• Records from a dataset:
----------------
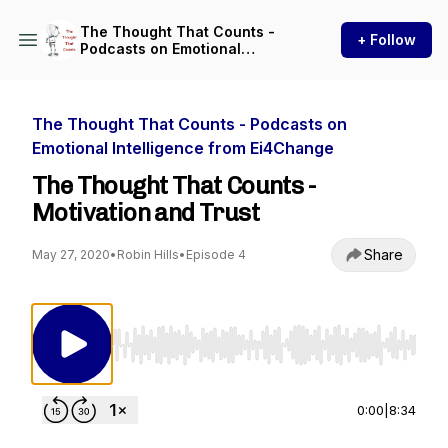
The Thought That Counts -
+ Follow
Podcasts on Emotional
Intelligence from Ei4Change
The Thought That Counts - Podcasts on
Emotional Intelligence from Ei4Change
The Thought That Counts -
Motivation and Trust
Share
May 27, 2020
•
Robin Hills
•
Episode 4
Use Left/Right to seek, Home/End to jump to st
0:00
|
8:34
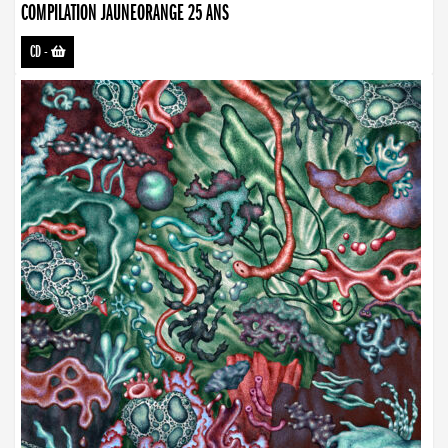
COMPILATION JAUNEORANGE 25 ANS
CD
-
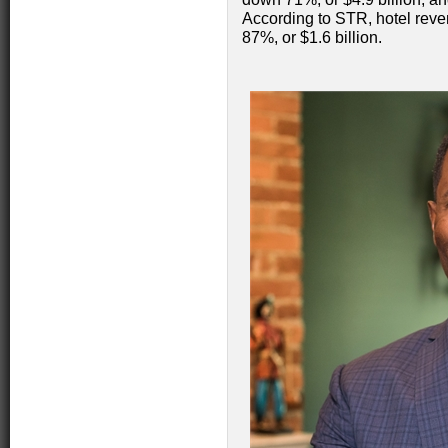
According to STR, hotel reve
87%, or $1.6 billion.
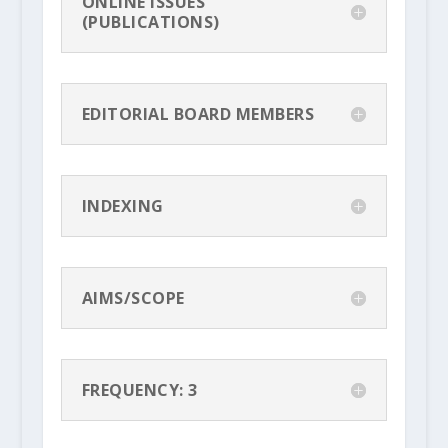
ONLINE ISSUES
(PUBLICATIONS)
EDITORIAL BOARD MEMBERS
INDEXING
AIMS/SCOPE
FREQUENCY: 3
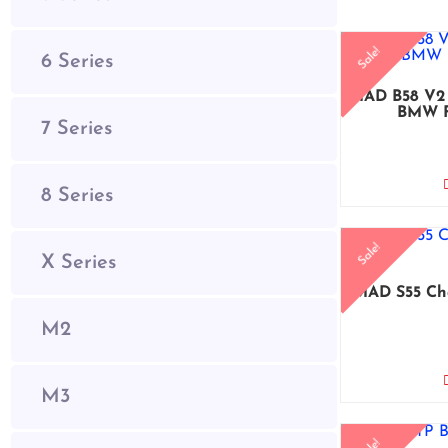
Sale!
6 Series
MAD B58 V2 
BMW F
7 Series
8 Series
Sale!
X Series
MAD S55 Ch
M2
M3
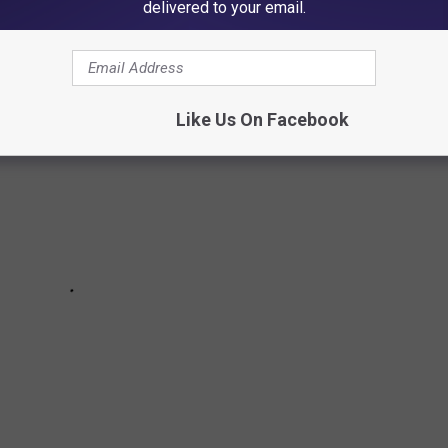
sists joined the Van Halen brothers over the years.
delivered to your email.
Like Us On Facebook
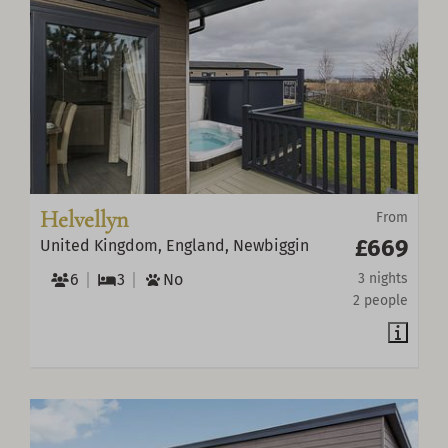
Helvellyn
From
£669
United Kingdom, England, Newbiggin
6
3
No
3 nights
2 people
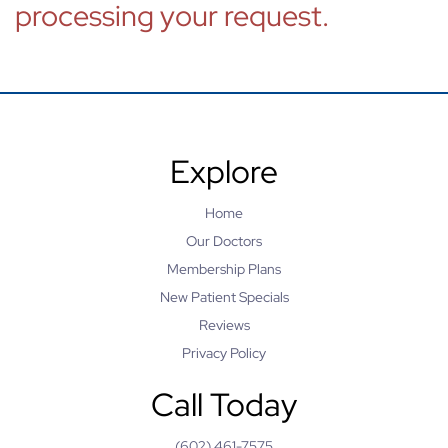
processing your request.
Explore
Home
Our Doctors
Membership Plans
New Patient Specials
Reviews
Privacy Policy
Call Today
(602) 461-7575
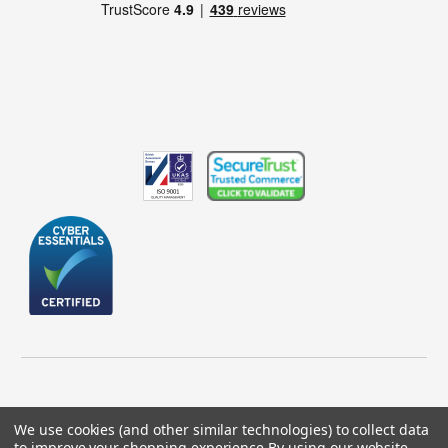
We use cookies (and other similar technologies) to collect data
to improve your shopping experience.
By using our website,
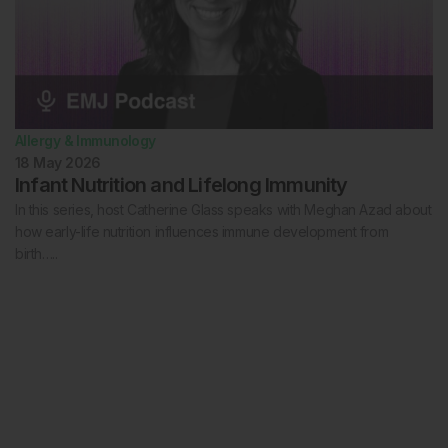
Allergy & Immunology
18 May 2026
Infant Nutrition and Lifelong Immunity
In this series, host Catherine Glass speaks with Meghan Azad about
how early-life nutrition influences immune development from
birth…..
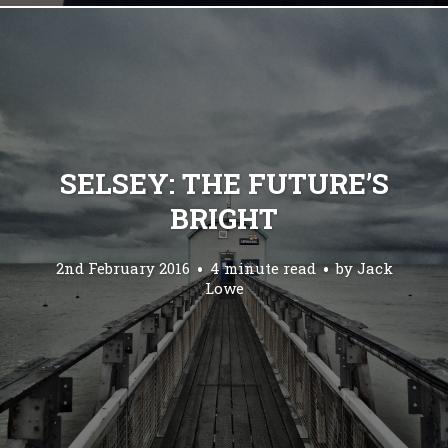
SELSEY: THE FUTURE’S
BRIGHT
2nd February 2016
4 minute read
by
Jack
Lowe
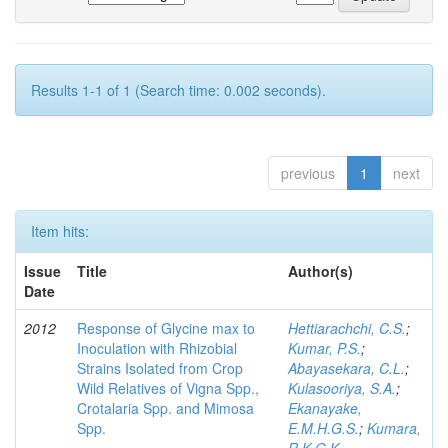
Results 1-1 of 1 (Search time: 0.002 seconds).
previous
1
next
Item hits:
Issue
Title
Author(s)
Date
2012
Response of Glycine max to
Hettiarachchi, C.S.
;
Inoculation with Rhizobial
Kumar, P.S.
;
Strains Isolated from Crop
Abayasekara, C.L.
;
Wild Relatives of Vigna Spp.,
Kulasooriya, S.A.
;
Crotalaria Spp. and Mimosa
Ekanayake,
Spp.
E.M.H.G.S.
;
Kumara,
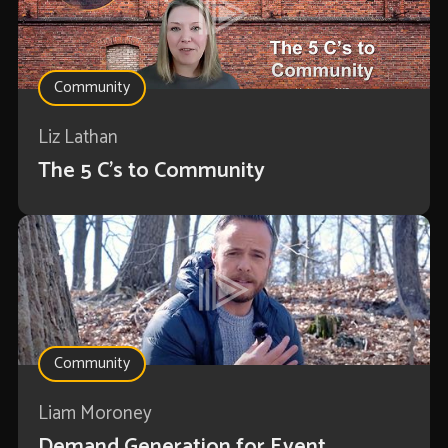
Community
Liz Lathan
The 5 C's to Community
Community
Liam Moroney
Demand Generation for Event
----------------
• Task goal: Transcribe, word for word, the line holding "We use cookies" and all lines after it in the entries above, ending with the last. Only those lines; no pictures.

• Answer below:
We use cookies (and other similar technologies) to collect data
to improve your shopping experience.
By using our website,
Allergy & Immunology
18 May 2026
Infant Nutrition and Lifelong Immunity
In this series, host Catherine Glass speaks with Meghan Azad about
how early-life nutrition influences immune development from
birth…..
SELSEY: THE FUTURE’S
BRIGHT
2nd February 2016
4 minute read
by
Jack
Lowe
Results 1-1 of 1 (Search time: 0.002 seconds).
previous
1
next
Item hits:
Issue
Title
Author(s)
Date
2012
Response of Glycine max to
Hettiarachchi, C.S.
;
Inoculation with Rhizobial
Kumar, P.S.
;
Strains Isolated from Crop
Abayasekara, C.L.
;
Wild Relatives of Vigna Spp.,
Kulasooriya, S.A.
;
Crotalaria Spp. and Mimosa
Ekanayake,
Spp.
E.M.H.G.S.
;
Kumara,
Community
Liz Lathan
The 5 C's to Community
Community
Liam Moroney
Demand Generation for Event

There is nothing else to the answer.